What is expected :: Please repeat word for word the part of the education loan passage below, starting with "If you want" and going on through "the credit risk.".

Two documents catch students out. The first is the gap certificate, required if there is a break of a year or more between your last qualification and the current course. The format is simple but the wording matters. Banks reject loans over poorly drafted gap certificates more often than you would expect. The second, for abroad visa-linked loans, is the sponsorship affidavit, a notarised document the co-applicant signs declaring they will support the student financially. This is a visa requirement, not a bank requirement, but the bank often holds the file until it is in place.

If you want the master checklist with formats, read Documents required for education loan.

The co-applicant question

Almost every education loan in India requires a co-applicant. The exceptions are narrow: some NBFCs offer co-applicant-free loans for students with admission to a handful of pre-approved top-tier universities, usually at a rate premium. For everyone else, the co-applicant is the loan’s actual borrower in the eyes of the bank. The student is the beneficiary. The co-applicant carries the credit risk.

Most families default to “father.” It is rarely the optimal choice. The right co-applicant is the family member with the strongest income, the cleanest credit history, the longest remaining working life, and the lowest existing EMI load. That is sometimes the father. It is also sometimes the mother, an elder sibling who is now earning, an uncle in a stable government job, or a combination of two co-applicants where one provides income and the other provides collateral. The bank’s preference is usually parents first, then siblings, then close relatives, then spouse.

Extracted information ::
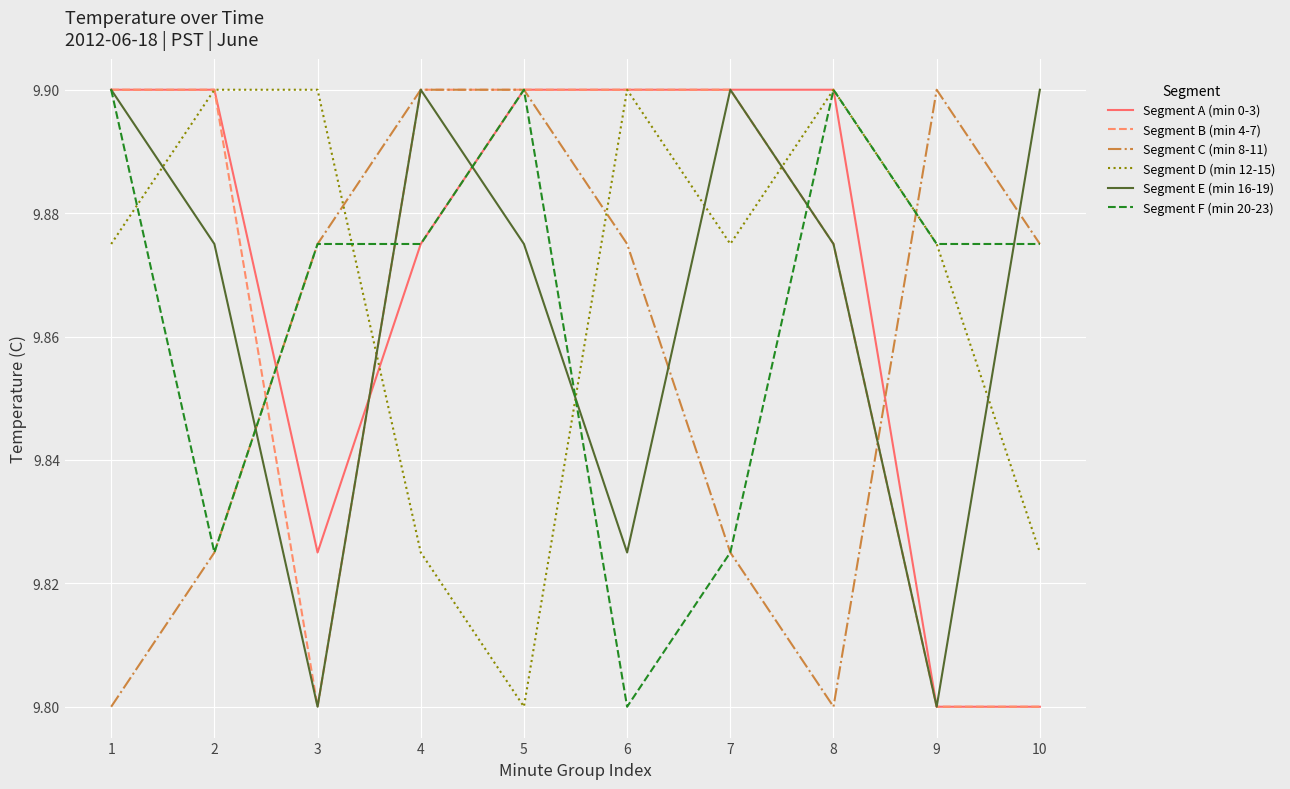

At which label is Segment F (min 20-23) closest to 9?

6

==

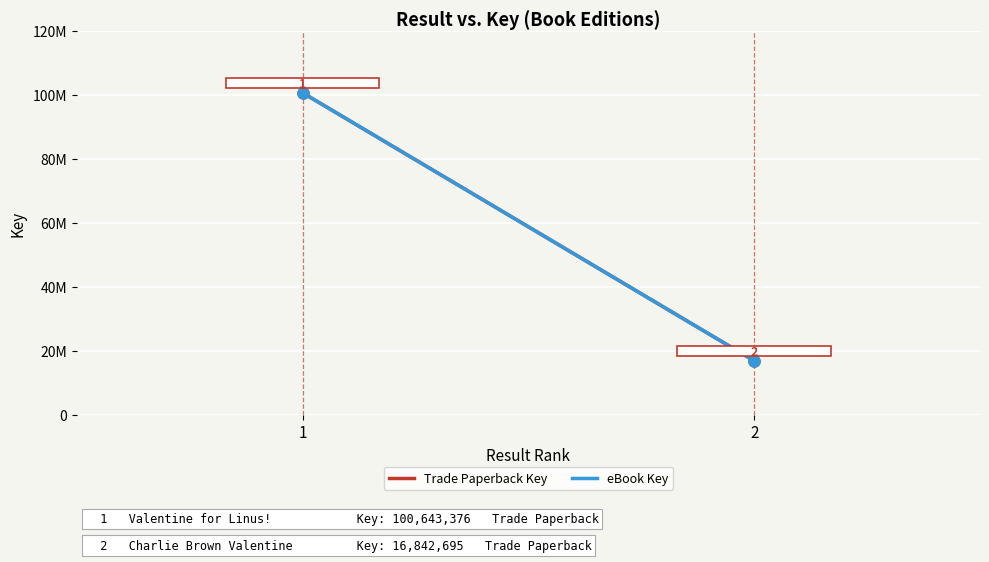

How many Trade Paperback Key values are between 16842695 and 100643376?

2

==

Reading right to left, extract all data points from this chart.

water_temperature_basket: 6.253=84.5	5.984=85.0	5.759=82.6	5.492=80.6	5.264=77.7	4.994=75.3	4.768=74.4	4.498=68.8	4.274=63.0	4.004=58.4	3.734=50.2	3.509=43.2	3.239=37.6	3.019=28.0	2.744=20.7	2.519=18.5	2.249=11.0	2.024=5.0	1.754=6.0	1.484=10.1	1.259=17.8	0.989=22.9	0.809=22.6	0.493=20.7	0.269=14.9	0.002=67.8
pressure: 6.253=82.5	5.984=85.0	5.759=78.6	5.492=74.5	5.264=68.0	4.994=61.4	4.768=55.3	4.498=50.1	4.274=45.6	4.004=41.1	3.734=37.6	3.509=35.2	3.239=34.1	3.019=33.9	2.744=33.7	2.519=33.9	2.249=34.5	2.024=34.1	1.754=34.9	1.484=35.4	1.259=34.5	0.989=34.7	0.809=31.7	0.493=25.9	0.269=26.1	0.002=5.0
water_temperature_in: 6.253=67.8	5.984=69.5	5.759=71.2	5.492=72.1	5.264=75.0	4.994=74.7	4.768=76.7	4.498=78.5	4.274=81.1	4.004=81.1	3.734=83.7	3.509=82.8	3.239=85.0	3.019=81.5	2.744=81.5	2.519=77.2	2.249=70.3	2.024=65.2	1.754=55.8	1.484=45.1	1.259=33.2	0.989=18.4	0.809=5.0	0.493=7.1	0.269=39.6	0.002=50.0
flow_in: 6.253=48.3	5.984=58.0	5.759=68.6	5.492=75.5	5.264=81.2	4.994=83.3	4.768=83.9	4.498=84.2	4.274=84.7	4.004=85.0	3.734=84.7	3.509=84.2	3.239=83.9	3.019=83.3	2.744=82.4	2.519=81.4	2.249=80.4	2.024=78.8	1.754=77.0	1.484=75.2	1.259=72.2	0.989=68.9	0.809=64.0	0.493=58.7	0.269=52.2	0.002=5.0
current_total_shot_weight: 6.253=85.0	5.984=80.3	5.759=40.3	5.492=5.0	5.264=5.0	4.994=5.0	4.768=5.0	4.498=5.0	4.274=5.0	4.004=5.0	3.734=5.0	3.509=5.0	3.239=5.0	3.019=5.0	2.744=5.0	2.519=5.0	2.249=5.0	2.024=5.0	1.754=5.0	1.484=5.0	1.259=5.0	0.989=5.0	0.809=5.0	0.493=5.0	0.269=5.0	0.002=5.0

Result for this exercise ::
If you want the master checklist with formats, read Documents required for education loan.

The co-applicant question

Almost every education loan in India requires a co-applicant. The exceptions are narrow: some NBFCs offer co-applicant-free loans for students with admission to a handful of pre-approved top-tier universities, usually at a rate premium. For everyone else, the co-applicant is the loan’s actual borrower in the eyes of the bank. The student is the beneficiary. The co-applicant carries the credit risk.